# valve saver



## big bilko (Jan 3, 2009)

In my coachmen mirada there is a filler bottle marked flash lube valve saver. It is a 450 mil clear bottle and is down to 150 mil. I have no idea with what to top this up withas my ford book only talks about brake fluid and coolant.Any help you can give me would be appreciated. Regards BIG BILKO


----------



## LEN (Jan 3, 2009)

Re: valve saver

It's lube system that goes into the gas and lubes the engin valves.
Here's a link:

http://www.flashlube.com.au/en/valvesaverkit/index.html

Gives where to buy the stuff too.

LEN


----------



## big bilko (Jan 3, 2009)

Re: valve saver

Thank you Len, Most imformative. I will track some down tomorrow.I did not realise it was available in australia.The system must have been installed by the conversion mechanic when the r v was fitted out for the LPG .  Thanks again  Regards Big Bilko


----------



## big bilko (Jan 6, 2009)

Re: valve saver

Thank you Kojak.
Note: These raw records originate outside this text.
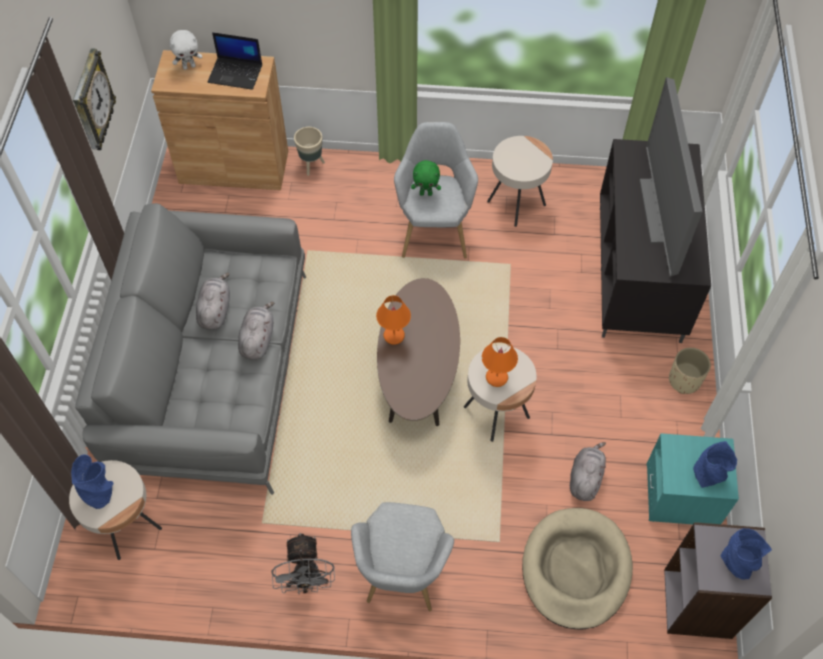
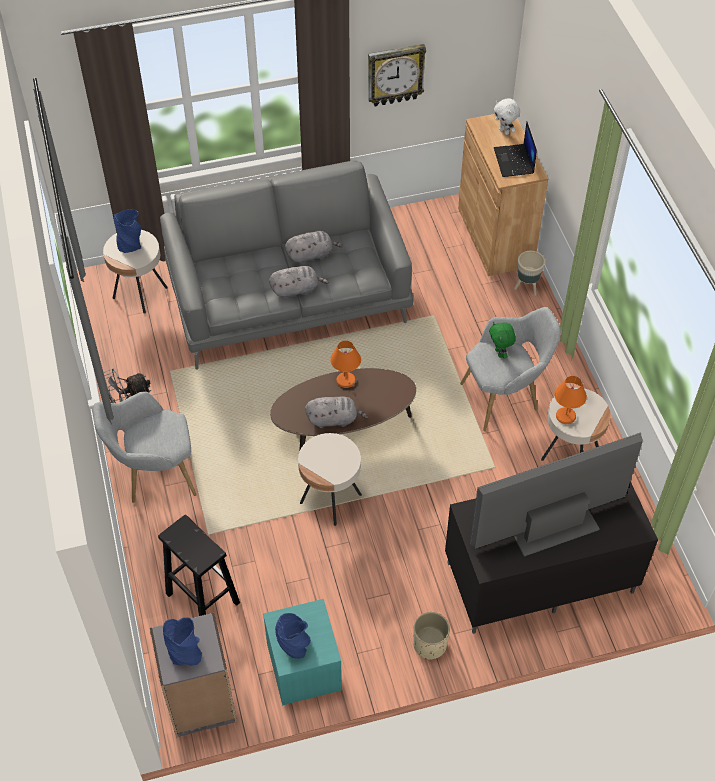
camera: 70 degrees right, 5 degrees down
orange table lamp [482,337,518,387] -> orange table lamp moved to [554,376,587,424]
beige dog bed [522,508,633,630] -> black stool [158,514,240,616]
grey plush toy [570,442,606,501] -> grey plush toy moved to [305,397,368,428]

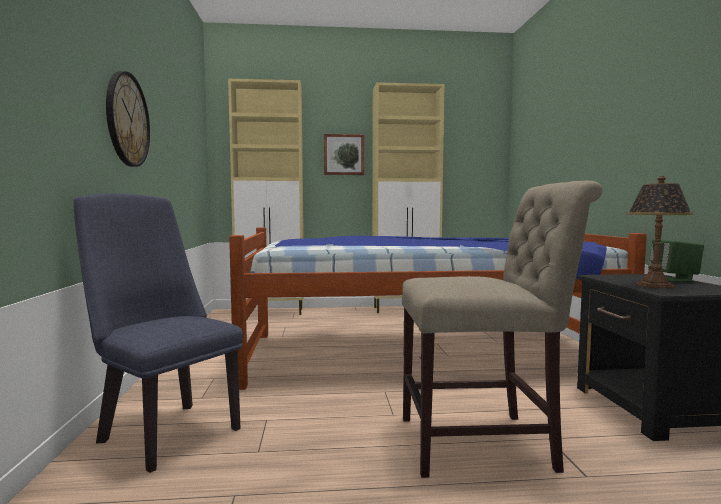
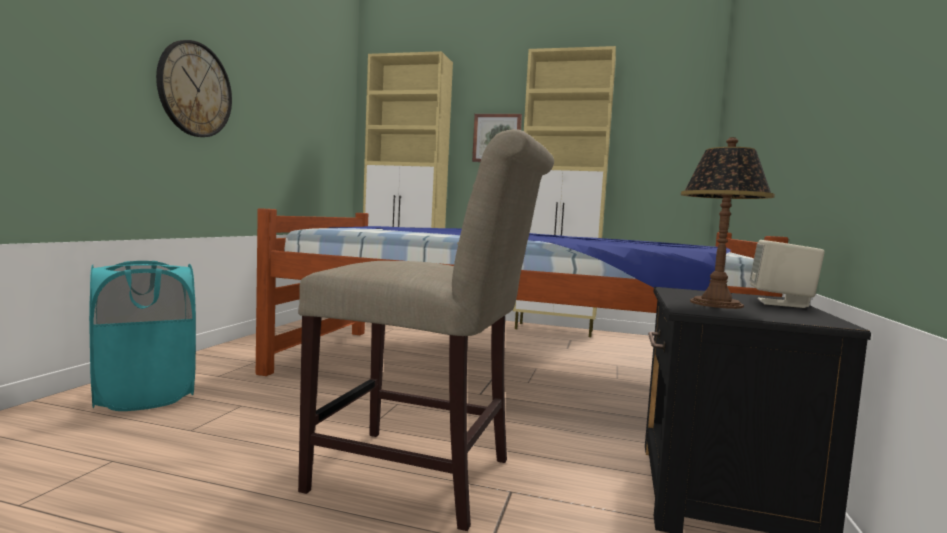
camera: 20 degrees right, 0 degrees up
blue chair [73,193,243,473] -> turquoise laundry basket [89,261,196,411]
green speaker [648,239,704,282] -> beige speaker [750,240,825,308]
Have topped up filler and are all set to go Regards Big Bilko   :


----------



## brent (Jan 8, 2009)

Re: valve saver

Hi Big bilko,
I know a lot about Valve Seat Recession and please do not use 2 stroke oil.  You see it is not the carrier (Flashlube uses mineral oil) that does the work.  It is the additives that protect that Valves and Valve Seats, Flashlube uses potassium.
What ever you do, do not use 2 stroke.  
Regards,
Brent.  By the way Flashlube is sold at all retailers SuperCheap, Repco, AutoBarn ect.


----------



## big bilko (Jan 10, 2009)

Re: valve saver

Thanks for your imfo. Bought the flash lube and topped up tank.Regards Big Bilko.


----------